Page images with their extracted text
______
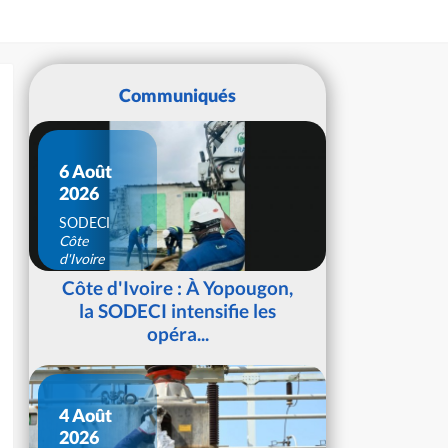
Communiqués
6 Août
2026
SODECI
Côte
d'Ivoire
Côte d'Ivoire : À Yopougon,
la SODECI intensifie les
opéra...
4 Août
2026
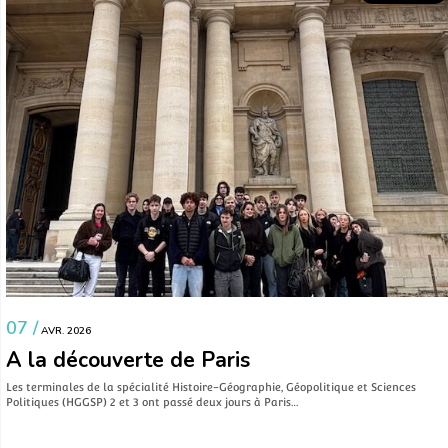
07 /
AVR. 2026
A la découverte de Paris
Les terminales de la spécialité Histoire-Géographie, Géopolitique et Sciences
Politiques (HGGSP) 2 et 3 ont passé deux jours à Paris…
______
Turn the extracted text in all of the rows above into a JSON list of strings, with one string per line and blank lines omitted. Leave the pictures out of the answer.

Response to this task:
[
  "Communiqués",
  "6 Août",
  "2026",
  "SODECI",
  "Côte",
  "d'Ivoire",
  "Côte d'Ivoire : À Yopougon,",
  "la SODECI intensifie les",
  "opéra...",
  "4 Août",
  "2026",
  "07 /",
  "AVR. 2026",
  "A la découverte de Paris",
  "Les terminales de la spécialité Histoire-Géographie, Géopolitique et Sciences",
  "Politiques (HGGSP) 2 et 3 ont passé deux jours à Paris…"
]